Plutôt qu’un dispositif unique, la garantie d’emploi doit être pensée comme un « parapluie », mobilisant de façon ambitieuse différents leviers dans le cadre d’une dynamique territoriale renouvelée, bénéficiant de financements renforcés grâce à l’activation des dépenses passives d’indemnisation du chômage (une partie des 40Md€ de budget de l’assurance chômage), la réorientation de crédits actuellement alloués aux bénéficiaires de minima sociaux (une partie des 11Md€ consacrés au RSA) et de nouveaux financements justifiés au regard du coût du chômage de longue durée pour la société, ceci afin à permettre la création des emplois nécessaires pour répondre aux besoins des personnes privées durablement d’emploi et aux enjeux propres de chaque territoire.
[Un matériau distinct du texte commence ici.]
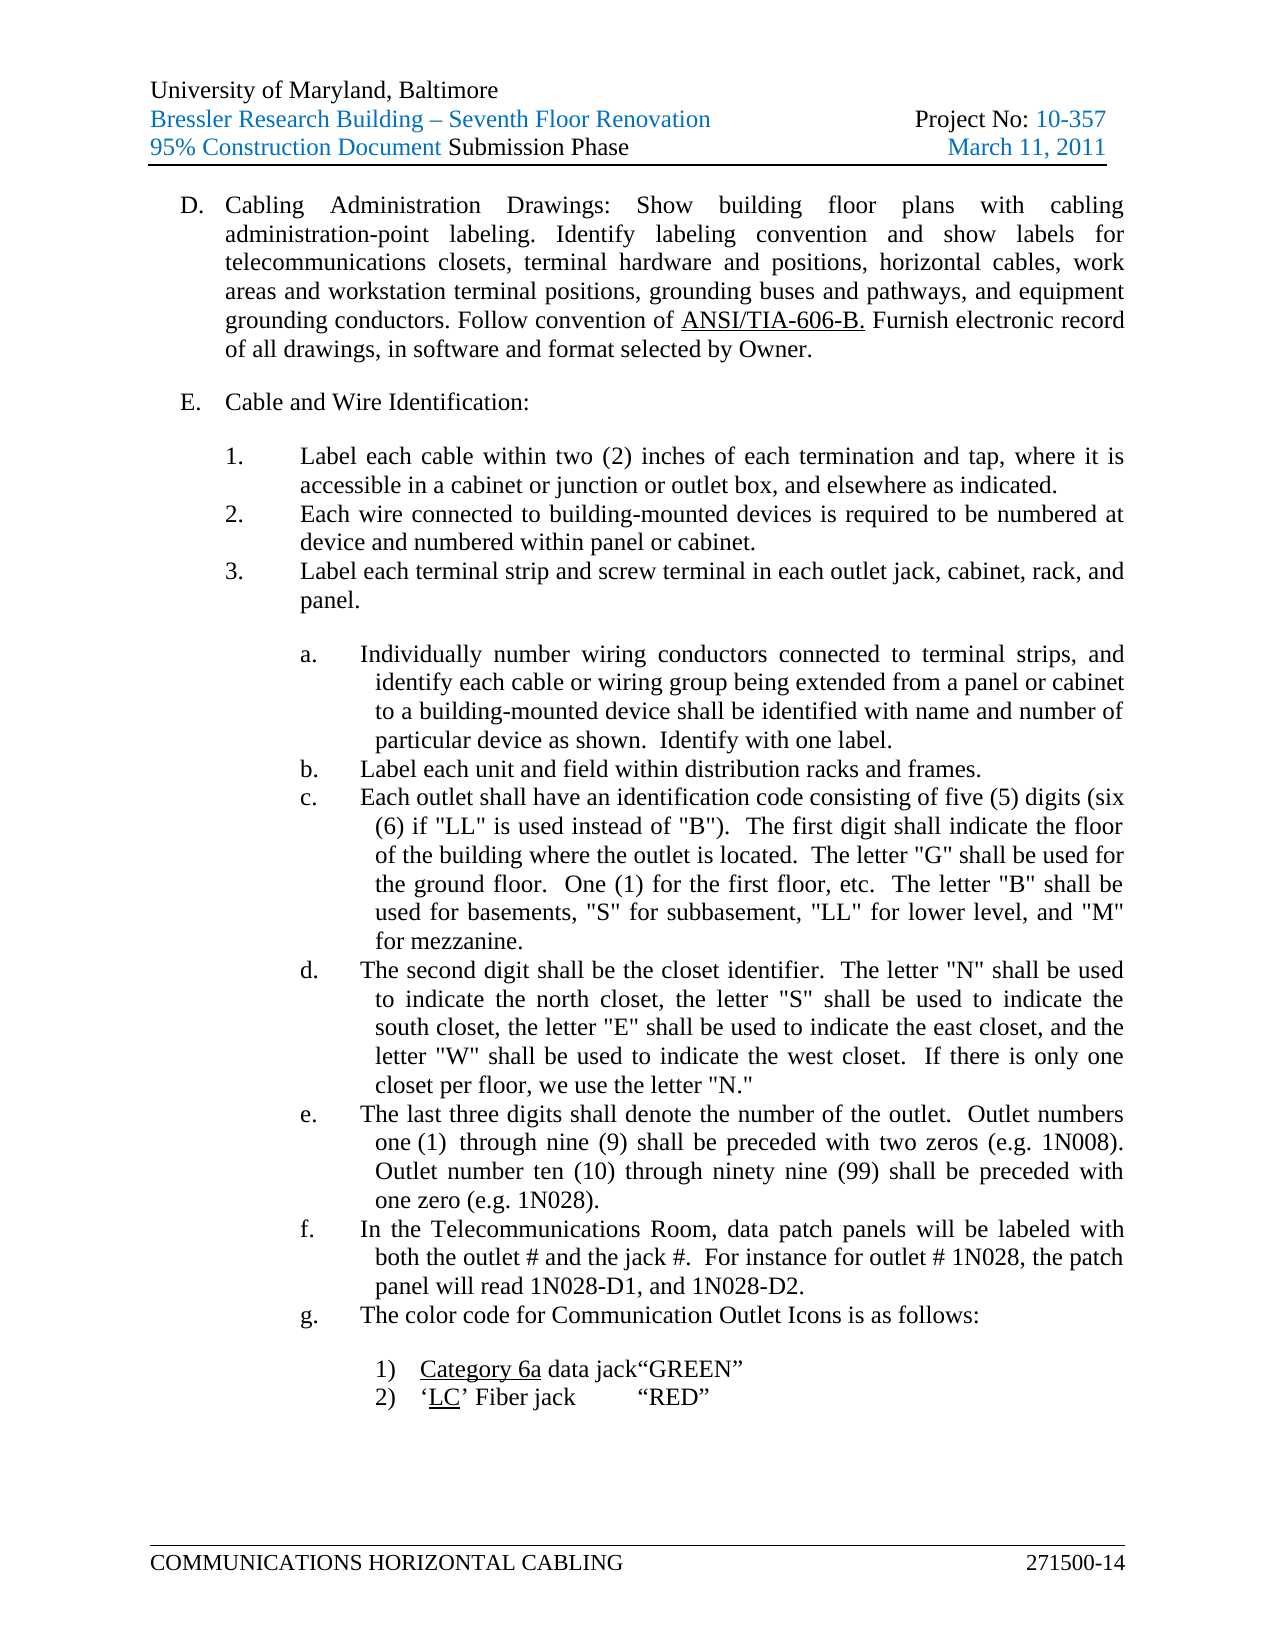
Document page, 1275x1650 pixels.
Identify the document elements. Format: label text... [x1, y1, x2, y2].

text The color code for Communication Outlet Icons is as follows: [300, 1300, 1125, 1329]
text Label each cable within two (2) inches of each termination and tap, where it is accessible in a cabinet or junction or outlet box, and elsewhere as indicated. [225, 441, 1125, 499]
text Label each terminal strip and screw terminal in each outlet jack, cabinet, rack, and panel. [225, 556, 1125, 614]
text Each wire connected to building-mounted devices is required to be numbered at device and numbered within panel or cabinet. [225, 499, 1125, 556]
text Category 6a data jack “GREEN” [375, 1354, 1125, 1382]
text Individually number wiring conductors connected to terminal strips, and identify each cable or wiring group being extended from a panel or cabinet to a building-mounted device shall be identified with name and number of particular device as shown. Identify with one label. [300, 639, 1125, 754]
text The second digit shall be the closet identifier. The letter "N" shall be used to indicate the north closet, the letter "S" shall be used to indicate the south closet, the letter "E" shall be used to indicate the east closet, and the letter "W" shall be used to indicate the west closet. If there is only one closet per floor, we use the letter "N." [300, 955, 1125, 1099]
text Cable and Wire Identification: [180, 387, 1125, 416]
text Each outlet shall have an identification code consisting of five (5) digits (six (6) if "LL" is used instead of "B"). The first digit shall indicate the floor of the building where the outlet is located. The letter "G" shall be used for the ground floor. One (1) for the first floor, etc. The letter "B" shall be used for basements, "S" for subbasement, "LL" for lower level, and "M" for mezzanine. [300, 782, 1125, 955]
text Label each unit and field within distribution racks and frames. [300, 754, 1125, 782]
text In the Telecommunications Room, data patch panels will be labeled with both the outlet # and the jack #. For instance for outlet # 1N028, the patch panel will read 1N028-D1, and 1N028-D2. [300, 1214, 1125, 1300]
text The last three digits shall denote the number of the outlet. Outlet numbers one (1) through nine (9) shall be preceded with two zeros (e.g. 1N008). Outlet number ten (10) through ninety nine (99) shall be preceded with one zero (e.g. 1N028). [300, 1099, 1125, 1214]
text Cabling Administration Drawings: Show building floor plans with cabling administration-point labeling. Identify labeling convention and show labels for telecommunications closets, terminal hardware and positions, horizontal cables, work areas and workstation terminal positions, grounding buses and pathways, and equipment grounding conductors. Follow convention of ANSI/TIA-606-B. Furnish electronic record of all drawings, in software and format selected by Owner. [180, 190, 1125, 362]
text ‘LC’ Fiber jack “RED” [375, 1382, 1125, 1411]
Concrètement, si les emplois susceptibles d’être occupés dans ce cadre devront répondre à un cahier des charges national définissant les conditions liées à la qualité de l’emploi, la rémunération minimale, la durée indéterminée du contrat ou la complémentarité de l’emploi ainsi créé, les emplois eux-mêmes seraient identifiés au sein de chaque territoire par tous les acteurs susceptibles d'être concernés par la mise en œuvre de ce droit réunis au sein d’une structure dédiée (ou du comité local pour l’emploi solidaire s’il existe sur le territoire) : personnes privées d'emploi, société civile, entrepreneurs, institutions et structures accueillantes doivent être acteurs de cette garantie de l’emploi et participer à sa gouvernance. Cette approche pragmatique, au plus proche des besoins des territoires, permettra de s’assurer que les emplois ainsi créés, d’une part, ne se substitueront pas à des emplois existants et, d’autre part, répondront à des besoins identifiés localement.
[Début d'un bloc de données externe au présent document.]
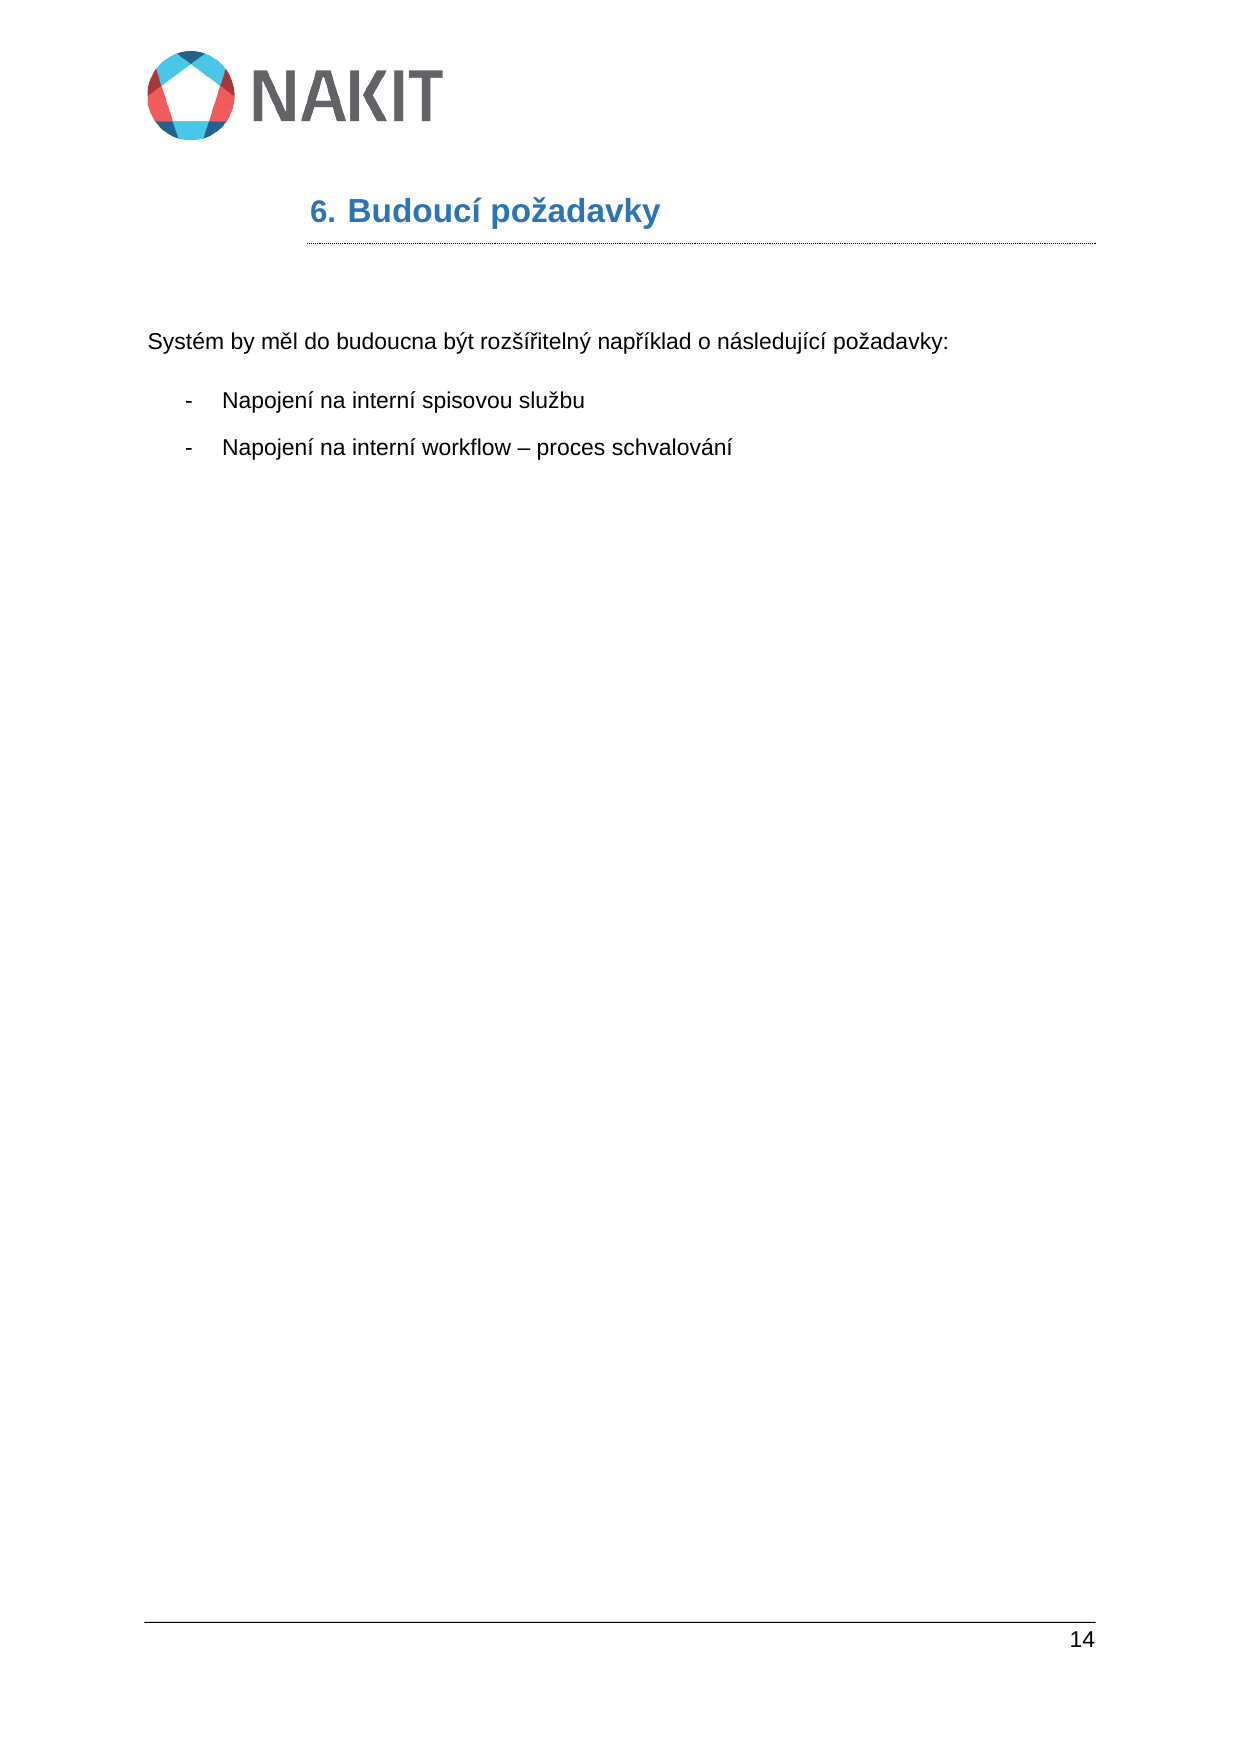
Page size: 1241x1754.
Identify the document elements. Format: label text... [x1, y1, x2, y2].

list Napojení na interní workflow – proces schvalování [185, 434, 1178, 461]
list Napojení na interní spisovou službu [185, 387, 1178, 414]
picture [147, 51, 443, 140]
text Systém by měl do budoucna být rozšířitelný například o následující požadavky: [147, 328, 1178, 354]
subtitle Budoucí požadavky [310, 191, 1178, 229]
Si cette création d’emplois ne pourra se faire du jour au lendemain, une montée en charge ambitieuse de la garantie d’emploi est possible, sous réserve d’y dédier les moyens suffisants. La généralisation d’un telle garantie s’appuiera notamment sur le renforcement massif de l’insertion par l’activité économique ; le déploiement et la pérennisation de Territoires zéro chômeurs de longue durée ; le financement de nombreux contrats aidés dans le secteur non-marchand, le secteur marchand étant exclu pour éviter des effets d’aubaine.
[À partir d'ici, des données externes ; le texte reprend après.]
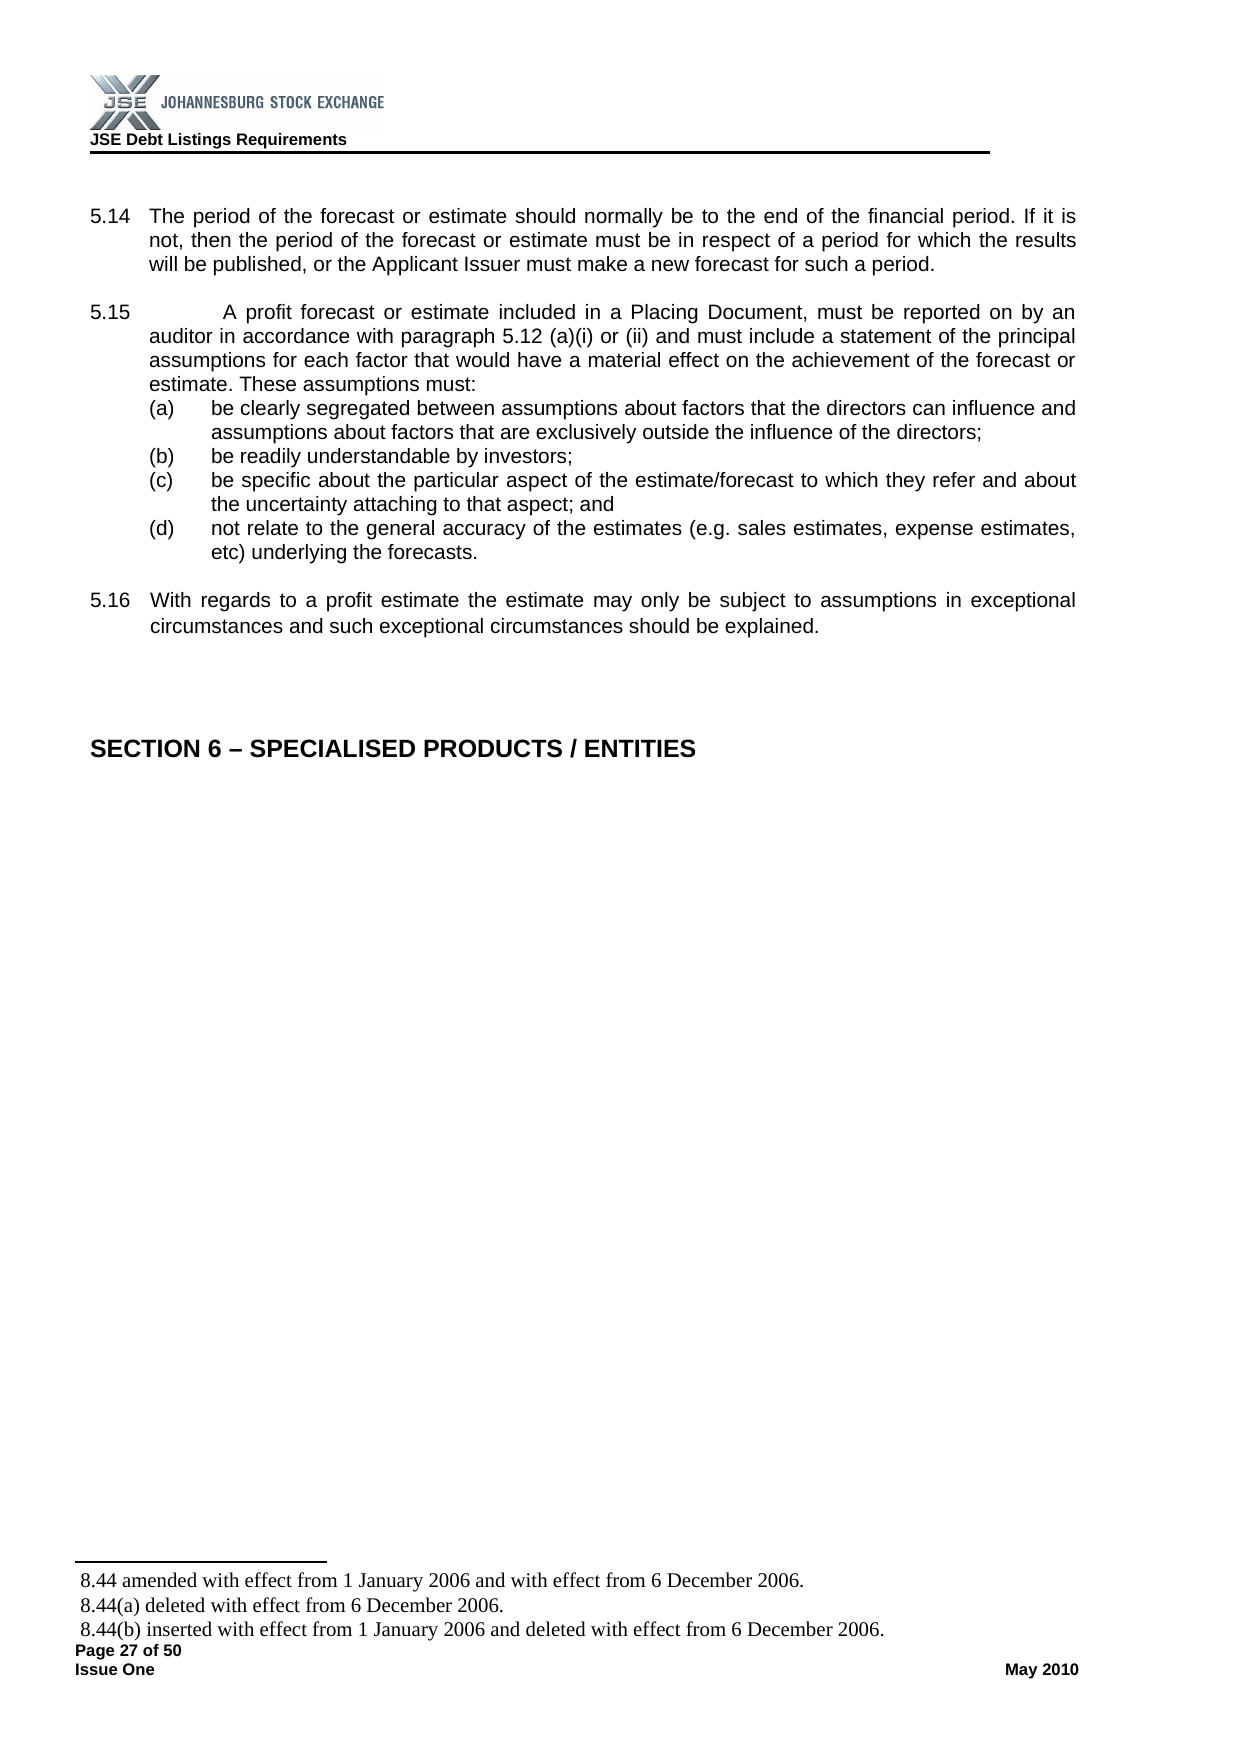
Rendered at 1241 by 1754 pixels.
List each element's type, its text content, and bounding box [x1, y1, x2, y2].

text (c) be specific about the particular aspect of the estimate/forecast to which they refer and about the uncertainty attaching to that aspect; and [149, 468, 1078, 516]
text (b) be readily understandable by investors; [149, 444, 1078, 468]
text 5.14 The period of the forecast or estimate should normally be to the end of the financial period. If it is not, then the period of the forecast or estimate must be in respect of a period for which the results will be published, or the Applicant Issuer must make a new forecast for such a period. [90, 204, 1078, 276]
text 5.16 With regards to a profit estimate the estimate may only be subject to assumptions in exceptional circumstances and such exceptional circumstances should be explained. [90, 588, 1078, 638]
text (d) not relate to the general accuracy of the estimates (e.g. sales estimates, expense estimates, etc) underlying the forecasts. [149, 516, 1078, 564]
subtitle SECTION 6 – SPECIALISED PRODUCTS / ENTITIES [90, 734, 1078, 763]
text (a) be clearly segregated between assumptions about factors that the directors can influence and assumptions about factors that are exclusively outside the influence of the directors; [149, 396, 1078, 444]
picture [89, 75, 384, 130]
text 5.15 A profit forecast or estimate included in a Placing Document, must be reported on by an auditor in accordance with paragraph 5.12 (a)(i) or (ii) and must include a statement of the principal assumptions for each factor that would have a material effect on the achievement of the forecast or estimate. These assumptions must: [90, 300, 1078, 396]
Au-delà de ces financements nouveaux, la dynamique territoriale créée autour de la garantie d’emploi permettra la mobilisation du secteur privé et favorisera également la création d’emplois dans le secteur marchand. A cette fin, les différents dispositifs de soutien à l’ingénierie et d’aide au diagnostic de territoire évoqués pour la constitution des comités locaux pour l’emploi solidaire (cf. fiche dédiée) pourront être mobilisés afin d’accompagner les territoires dans cette démarche.
Enfin, si elle est ciblée sur les personnes privées durablement d’emploi, la garantie d’emploi n’exclut pas le développement de politiques consacrées à d’autres publics (jeunes, séniors, etc.) déclinées au niveau de chaque territoire dans le cadre des comités locaux pour l’emploi solidaire.